“Equality for women is progress for all.”
The above quote is the selected theme for International Women’s Day from the PBS Newshour website. Whether you agree with it or not, it still helps spread the word about inequality amongst women and how forming a sisterhood is a key component for solidarity and progression.
The issue of the Women’s Suffrage Movement itself predates the Civil War. It started back in 1848. The pioneers of women’s rights—Susan B. Anthony and Elizabeth Cady Stanton, as well as other Suffragettes—held a conference in Seneca, New York. They garnered support and educated women on the purpose of Women’s Suffrage.
While American women continued to make their voices heard over the next few decades, in 1897, the Women’s Suffrage Movement took way in England. Suffragette Millicent Fawcett founded the Nation Union of Women’s Suffrage in 1903. Fawcett believed that if women had to abide by laws created by men, women should help decide those laws too. Fawcett saw violence as worsening the problems and taking a logical, reasoned approach would be a more effective tactic. Women during this time were outraged at the British government. Men of the rich and poor classes were eligible to vote, but women of all classes, who worked, went to school, and had to pay taxes, were ineligible to vote.
Chris Trueman cites that Emmeline Parkhurst and her two daughters Christabel and Sylvia had a different approach for women’s equality—being militant and violent to get what they wanted. They and other Suffragettes burned churches and homes of politicians and chained themselves to the gates of Buckingham Palace. The Suffragettes’ violent acts led them to being imprisoned and force fed.
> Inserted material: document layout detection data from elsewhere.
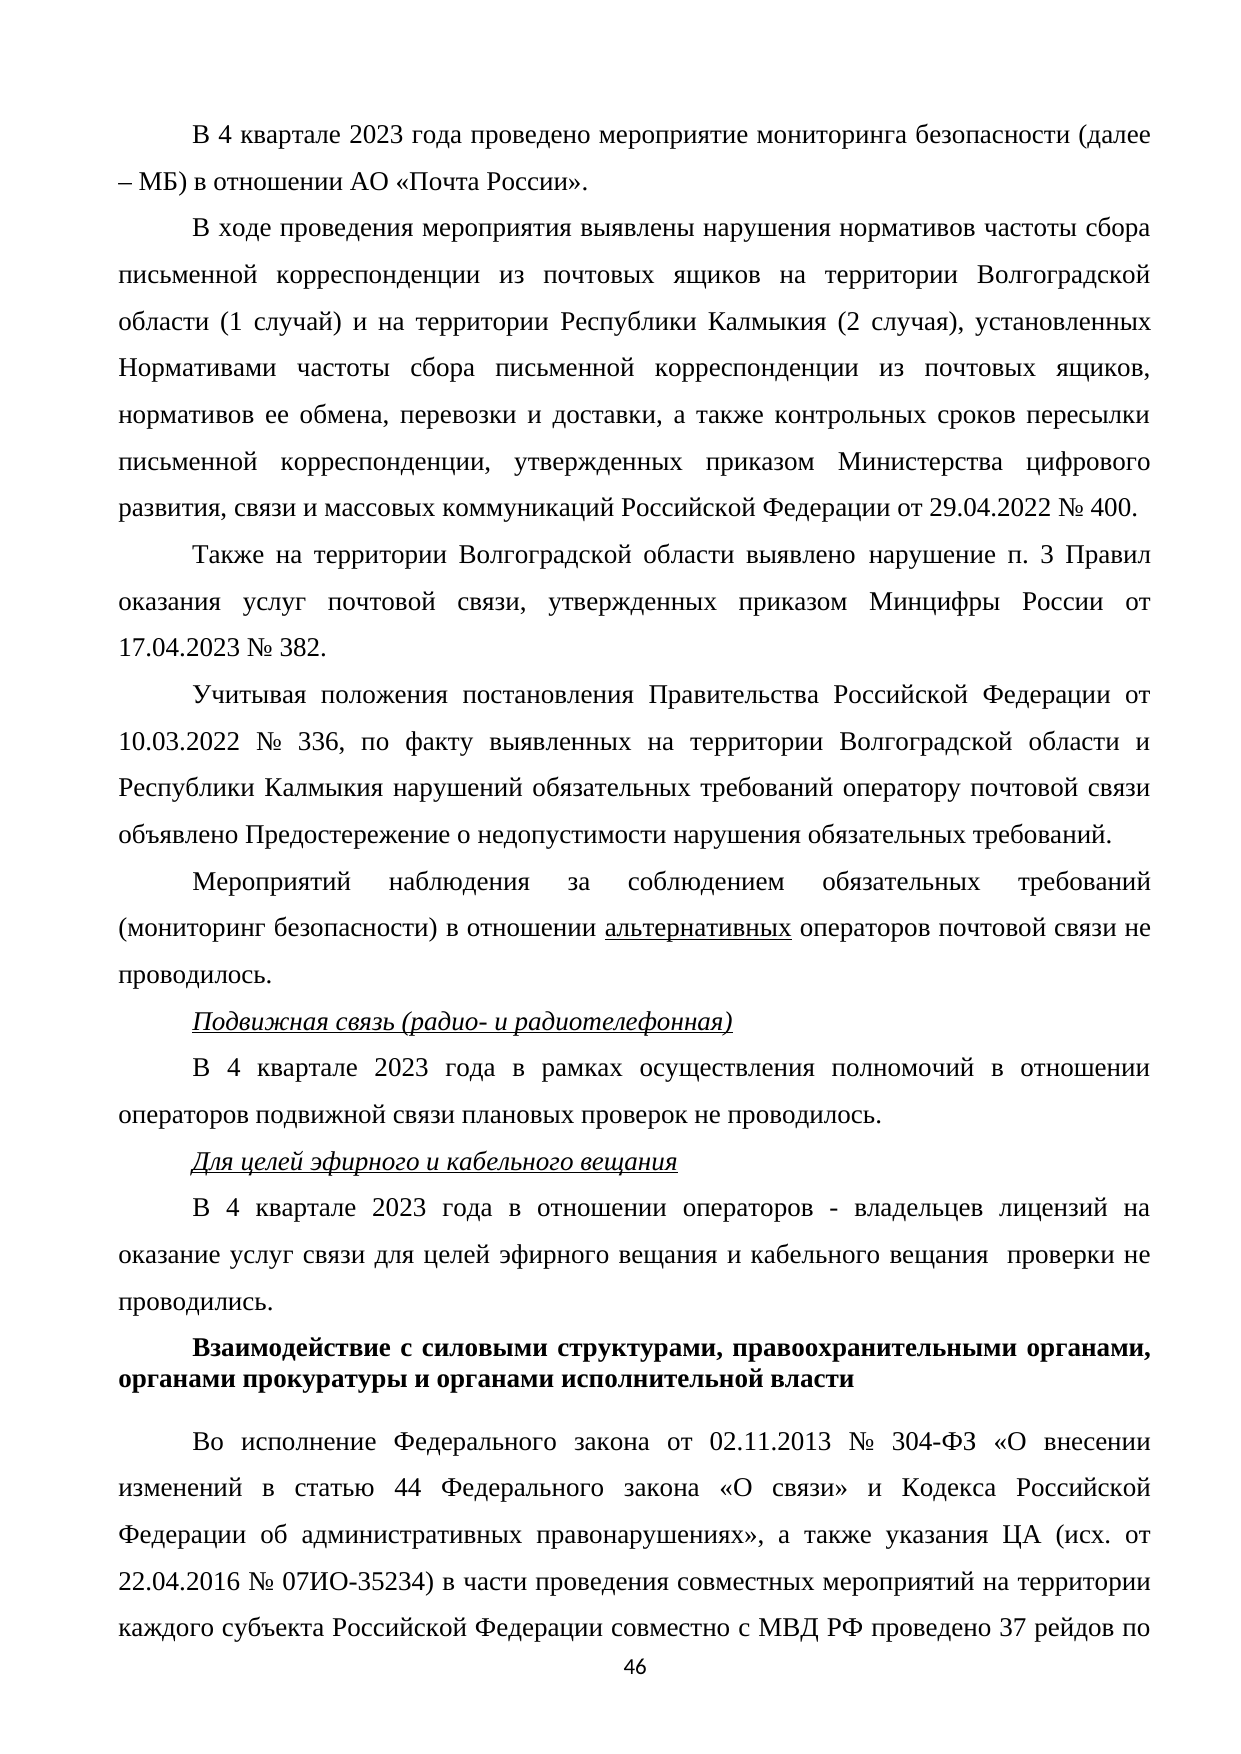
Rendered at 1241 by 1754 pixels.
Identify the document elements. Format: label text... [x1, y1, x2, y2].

text Учитывая положения постановления Правительства Российской Федерации от 10.03.2022 № 336, по факту выявленных на территории Волгоградской области и Республики Калмыкия нарушений обязательных требований оператору почтовой связи объявлено Предостережение о недопустимости нарушения обязательных требований. [118, 678, 1152, 849]
text В 4 квартале 2023 года в рамках осуществления полномочий в отношении операторов подвижной связи плановых проверок не проводилось. [118, 1051, 1152, 1129]
text Взаимодействие с силовыми структурами, правоохранительными органами, органами прокуратуры и органами исполнительной власти [118, 1331, 1152, 1394]
text Для целей эфирного и кабельного вещания [118, 1145, 1152, 1176]
text В 4 квартале 2023 года в отношении операторов - владельцев лицензий на оказание услуг связи для целей эфирного вещания и кабельного вещания проверки не проводились. [118, 1191, 1152, 1316]
text В ходе проведения мероприятия выявлены нарушения нормативов частоты сбора письменной корреспонденции из почтовых ящиков на территории Волгоградской области (1 случай) и на территории Республики Калмыкия (2 случая), установленных Нормативами частоты сбора письменной корреспонденции из почтовых ящиков, нормативов ее обмена, перевозки и доставки, а также контрольных сроков пересылки письменной корреспонденции, утвержденных приказом Министерства цифрового развития, связи и массовых коммуникаций Российской Федерации от 29.04.2022 № 400. [118, 211, 1152, 523]
text В 4 квартале 2023 года проведено мероприятие мониторинга безопасности (далее – МБ) в отношении АО «Почта России». [118, 118, 1152, 196]
text Мероприятий наблюдения за соблюдением обязательных требований (мониторинг безопасности) в отношении альтернативных операторов почтовой связи не проводилось. [118, 865, 1152, 989]
text Подвижная связь (радио- и радиотелефонная) [118, 1005, 1152, 1036]
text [118, 1425, 1152, 1643]
text Также на территории Волгоградской области выявлено нарушение п. 3 Правил оказания услуг почтовой связи, утвержденных приказом Минцифры России от 17.04.2023 № 382. [118, 538, 1152, 663]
The British government kept the Suffragettes alive, because they didn’t want the women to be seen as martyrs. Keeping them alive was an attempt to disempower them and break their spirits.
The fight was far from over.
Protests, meetings, marches, and petitions were in vogue to persuade the government to allow women to vote—in Britain and in America. At the start of the 1920s was when the tenuous political upheaval of women’s voting rights came to an end and the 19th Amendment was passed.
In the mists of political chaos and turbulence, according to Jone Johnson Lewis’s article “Women’s History Month,” International Women’s Day was implemented in Europe on March 8, 1911. However, when it spread to the U.S., it got lost in the backdrops of history and time. The Great Depression, Prohibition, and the Dust Bowl had swept through and plagued American society in the 1920s and ‘30s. The Second World War hit in the 1940s, and the Civil Rights Movement in the 1950s and ‘60s. Women’s liberation and oppression were rebirthed.
According Nancy Sinks’ article “Women’s Liberation Movement,” in 1961 the FDA marketed the Pill; the Equal Pay Act was passed in 1963; and Betty Friedan’s book La Femme Mystique was also written in 1963. It challenged the notion that women were content with being mothers and wives. And for those who were working, they had jobs like being nurses, secretaries, or teachers. Any upper-leveled profession was rare for its time, but throughout the decades it has slowly gotten better with women being able to be doctors and lawyers.
Although some of these issues seem like they are of the past, with abortion and unequal pay and job opportunities still going on, they illustrate how far women have come and how far women have to go. It hasn’t been 100 years on women’s voting or 50 years with Roe v. Wade, but they should be honored. The accomplishments of women in different parts of the world do create unity and hope worldwide. It is progress for all.